#### Material for this task ####

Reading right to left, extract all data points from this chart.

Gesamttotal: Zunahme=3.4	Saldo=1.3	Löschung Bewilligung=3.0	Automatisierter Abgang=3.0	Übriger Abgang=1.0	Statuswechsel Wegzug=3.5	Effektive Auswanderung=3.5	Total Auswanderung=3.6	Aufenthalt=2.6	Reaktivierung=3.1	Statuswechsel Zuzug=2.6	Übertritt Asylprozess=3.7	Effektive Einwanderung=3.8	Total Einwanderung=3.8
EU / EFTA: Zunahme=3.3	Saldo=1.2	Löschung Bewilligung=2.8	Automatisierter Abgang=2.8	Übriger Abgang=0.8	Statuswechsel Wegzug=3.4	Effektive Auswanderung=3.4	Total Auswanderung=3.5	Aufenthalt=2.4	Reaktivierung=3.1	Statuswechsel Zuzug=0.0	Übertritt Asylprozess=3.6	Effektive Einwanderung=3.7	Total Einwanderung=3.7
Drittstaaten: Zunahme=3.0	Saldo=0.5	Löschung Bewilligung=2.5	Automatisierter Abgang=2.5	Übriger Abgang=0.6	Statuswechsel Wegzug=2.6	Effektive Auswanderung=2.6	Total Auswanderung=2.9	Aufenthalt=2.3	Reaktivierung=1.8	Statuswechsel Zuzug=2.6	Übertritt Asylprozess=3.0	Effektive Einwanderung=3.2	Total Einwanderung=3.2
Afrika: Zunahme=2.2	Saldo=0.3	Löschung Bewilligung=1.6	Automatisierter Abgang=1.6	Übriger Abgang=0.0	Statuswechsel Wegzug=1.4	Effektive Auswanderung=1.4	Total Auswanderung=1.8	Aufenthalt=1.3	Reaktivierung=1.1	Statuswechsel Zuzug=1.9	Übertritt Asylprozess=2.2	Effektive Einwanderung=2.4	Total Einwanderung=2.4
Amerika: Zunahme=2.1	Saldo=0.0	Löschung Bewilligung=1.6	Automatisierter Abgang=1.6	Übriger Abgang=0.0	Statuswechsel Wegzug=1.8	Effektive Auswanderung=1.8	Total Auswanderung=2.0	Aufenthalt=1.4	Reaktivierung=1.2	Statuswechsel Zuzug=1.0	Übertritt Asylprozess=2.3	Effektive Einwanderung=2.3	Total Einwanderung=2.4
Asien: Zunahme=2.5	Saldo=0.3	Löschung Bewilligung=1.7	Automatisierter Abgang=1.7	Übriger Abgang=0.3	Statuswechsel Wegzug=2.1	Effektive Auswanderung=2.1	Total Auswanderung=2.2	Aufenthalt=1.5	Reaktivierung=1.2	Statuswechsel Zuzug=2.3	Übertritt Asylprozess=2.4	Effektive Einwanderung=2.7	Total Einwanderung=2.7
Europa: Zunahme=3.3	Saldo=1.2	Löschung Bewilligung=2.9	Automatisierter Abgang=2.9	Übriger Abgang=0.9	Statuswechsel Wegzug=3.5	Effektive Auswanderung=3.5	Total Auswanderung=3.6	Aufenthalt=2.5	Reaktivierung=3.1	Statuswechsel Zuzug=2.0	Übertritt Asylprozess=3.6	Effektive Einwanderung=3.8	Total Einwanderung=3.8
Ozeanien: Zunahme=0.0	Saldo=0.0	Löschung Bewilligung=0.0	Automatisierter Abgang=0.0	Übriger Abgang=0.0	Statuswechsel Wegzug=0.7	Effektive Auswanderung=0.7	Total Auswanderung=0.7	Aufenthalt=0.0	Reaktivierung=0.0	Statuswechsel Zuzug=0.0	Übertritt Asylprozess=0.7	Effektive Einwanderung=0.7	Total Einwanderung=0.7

####

Which lines of the material above contain the string "Asien"? Return each of them in full.

Asien: Zunahme=2.5	Saldo=0.3	Löschung Bewilligung=1.7	Automatisierter Abgang=1.7	Übriger Abgang=0.3	Statuswechsel Wegzug=2.1	Effektive Auswanderung=2.1	Total Auswanderung=2.2	Aufenthalt=1.5	Reaktivierung=1.2	Statuswechsel Zuzug=2.3	Übertritt Asylprozess=2.4	Effektive Einwanderung=2.7	Total Einwanderung=2.7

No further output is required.